*** Block opens ***

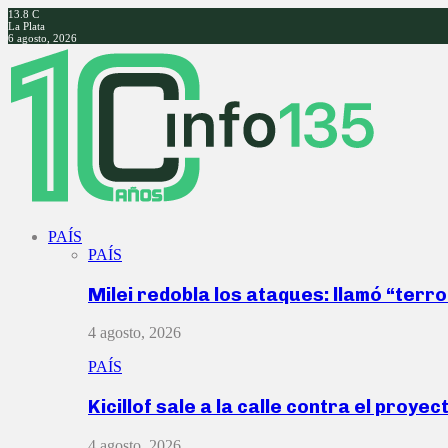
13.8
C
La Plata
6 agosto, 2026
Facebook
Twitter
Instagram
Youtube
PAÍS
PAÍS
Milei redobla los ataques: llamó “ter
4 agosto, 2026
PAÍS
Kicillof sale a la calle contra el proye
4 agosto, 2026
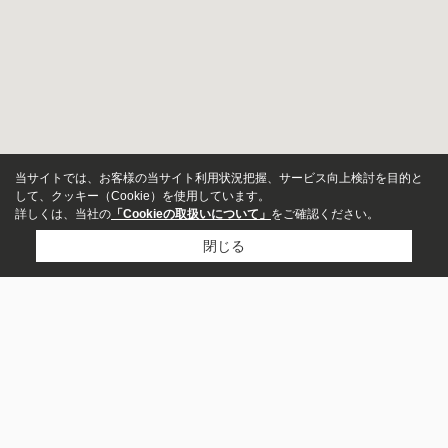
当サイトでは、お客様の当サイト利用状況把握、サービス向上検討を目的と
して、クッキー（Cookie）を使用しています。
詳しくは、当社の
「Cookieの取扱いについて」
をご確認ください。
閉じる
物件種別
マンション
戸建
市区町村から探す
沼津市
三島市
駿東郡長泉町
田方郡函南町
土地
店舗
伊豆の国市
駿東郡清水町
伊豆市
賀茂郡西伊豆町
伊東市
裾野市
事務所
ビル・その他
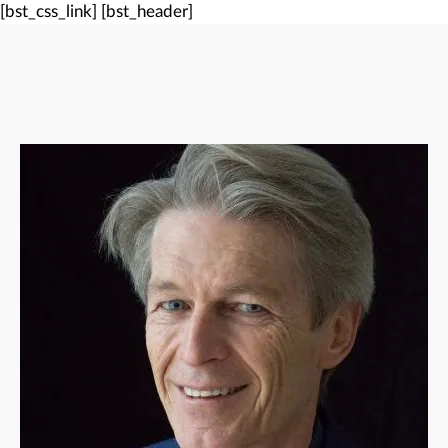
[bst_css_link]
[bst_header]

*** Block closes ***
*** Block opens ***

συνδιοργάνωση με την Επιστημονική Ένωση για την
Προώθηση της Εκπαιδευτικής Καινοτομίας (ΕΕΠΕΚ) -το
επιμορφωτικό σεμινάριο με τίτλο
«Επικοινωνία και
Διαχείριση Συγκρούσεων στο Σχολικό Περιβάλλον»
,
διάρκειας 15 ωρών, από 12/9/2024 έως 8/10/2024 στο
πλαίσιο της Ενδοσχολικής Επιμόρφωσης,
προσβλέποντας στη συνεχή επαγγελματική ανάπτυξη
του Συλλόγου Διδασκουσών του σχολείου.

*** Block closes ***
*** Block opens ***

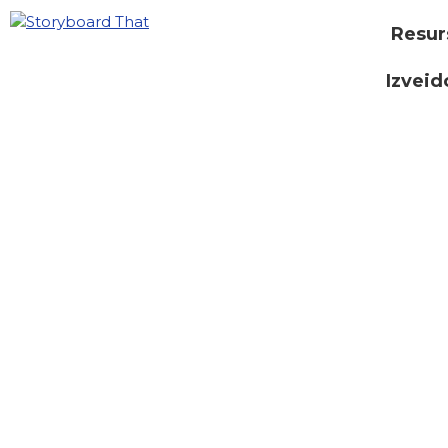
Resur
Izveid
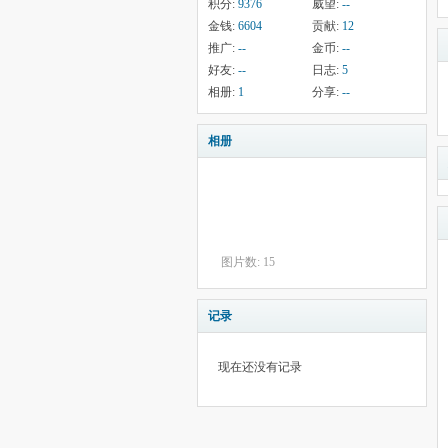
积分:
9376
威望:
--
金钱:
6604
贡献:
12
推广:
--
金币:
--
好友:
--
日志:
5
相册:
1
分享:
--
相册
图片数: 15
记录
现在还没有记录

*** Block closes ***

Set the pictures aside and retype exactly the lines above from the line with "6 agosto, 2026" to the line with "[bst_header]", both included, adding no others.

6 agosto, 2026
Facebook
Twitter
Instagram
Youtube
PAÍS
PAÍS
Milei redobla los ataques: llamó “ter
4 agosto, 2026
PAÍS
Kicillof sale a la calle contra el proye
4 agosto, 2026
当サイトでは、お客様の当サイト利用状況把握、サービス向上検討を目的と
して、クッキー（Cookie）を使用しています。
詳しくは、当社の
「Cookieの取扱いについて」
をご確認ください。
閉じる
物件種別
マンション
戸建
市区町村から探す
沼津市
三島市
駿東郡長泉町
田方郡函南町
土地
店舗
伊豆の国市
駿東郡清水町
伊豆市
賀茂郡西伊豆町
伊東市
裾野市
事務所
ビル・その他
[bst_css_link]
[bst_header]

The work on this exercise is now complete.